European stocks edge higher as Nokia tumbles
European stocks ended slightly higher yesterday, helped by takeover fever in the retail sector, but gains were limited by Nokia's surprise loss and big write-down that knocked down tech shares. The FTSEurofirst 300 index of top European shares closed...
European stocks ended slightly higher yesterday, helped by takeover fever in the retail sector, but gains were limited by Nokia's surprise loss and big write-down that knocked down tech shares.

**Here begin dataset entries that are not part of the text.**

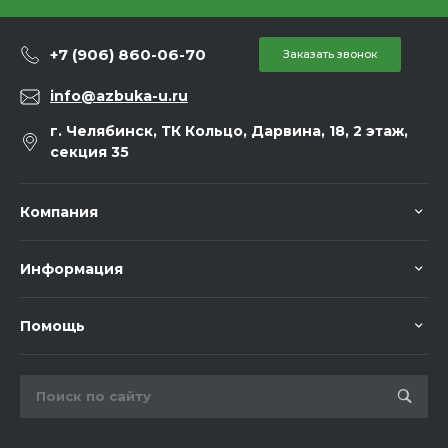
+7 (906) 860-06-70
Заказать звонок
info@azbuka-u.ru
г. Челябинск, ТК Кольцо, Дарвина, 18, 2 этаж,
секция 35
Компания
Информация
Помощь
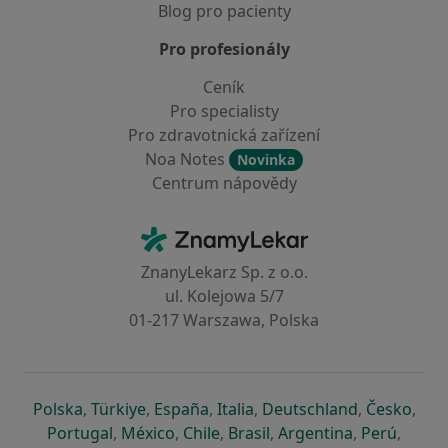
Blog pro pacienty
Pro profesionály
Ceník
Pro specialisty
Pro zdravotnická zařízení
Noa Notes
Novinka
Centrum nápovědy
Kontakt
ZnamyLekar - Hlavní stránka
ZnanyLekarz Sp. z o.o.
ul. Kolejowa 5/7
01-217 Warszawa, Polska
se otevře v nové záložce
se otevře v nové záložce
se otevře v nové záložce
se otevře v nové záložce
se otevře v 
se o
Polska
,
Türkiye
,
España
,
Italia
,
Deutschland
,
Česko
,
se otevře v nové záložce
se otevře v nové záložce
se otevře v nové záložce
se otevře v nové záložc
se otevře v 
se ote
Portugal
,
México
,
Chile
,
Brasil
,
Argentina
,
Perú
,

The FTSEurofirst 300 index of top European shares closed the roller-coaster session 0.1 per cent higher at 1,017.26 points, after rising to as high as 1,024.34, a level not seen since October 7, 2008.
Around Europe, UK's FTSE 100 index fell 0.6 per cent, Germany's DAX index shed 0.4 per cent, and France's CAC 40 inched 0.03 per cent higher.
The FTSEurofirst 300 has surged 57 per cent since reaching a record low in early March, but is still down 38 per cent from a multi-year peak reached in mid-2007.
The sharp seven-month rebound has propelled European stocks to their highest valuation levels in nearly three-and-a-half years. Stocks in the FTSEurofirst 300 index currently trade at 14.19 times expected earnings, the index's highest price-to-earnings ratio since May 2006, according to Thomson Reuters data.
Retail stocks rose, with J Sainsbury Plc jumping 10 per cent on market talk that Qatar's sovereign wealth fund was planning a renewed offer for the British grocer, after a previous bid attempt failed in 2007.
Volume on Sainsbury shares represented 1,081 per cent of the stock's 90-day average daily volume.
The M&A buzz propelled shares of UK retailers, with Tesco up 1.7 per cent, Wm Morrison Supermarkets up 1.8 per cent and Kingfisher up 2.1 per cent.
Nokia tumbled 11 per cent after the world's top cellphone maker unveiled a big write-down at its struggling networks unit and posted a drop in its smartphone sales from the previous quarter.
"Profit margins are under pressure ... Nokia needs to do some serious cost cutting to adjust to weaker demand," said Christian Blaabjerg, chief equity strategist at Saxo Bank.
"We expect sales to drop more because consumers are debt-haunted in Europe and in the US, making it very unlikely that they will replace their cellphone with a newer model any time soon," he said.
Banks ended the session mixed, with HSBC down 2.1 per cent and Deutsche Bank up 0.7 per cent, after results from Goldman Sachs and Citigroup failed to impress investors a day after JPMorgan posted forecast-beating profits that fuelled earnings hopes.
Citigroup posted a quarterly per-share loss as it suffered $8 billion of credit losses, while Goldman's quarterly earnings rose, but its shares dropped on Wall Street on disappointment that so much of the profit came from trading gains that might not be sustainable.
The big credit losses at Citigroup revives concerns over the health of the US economy, said Victor Peiro Perez, head of strategy at Caja Madrid Bolsa.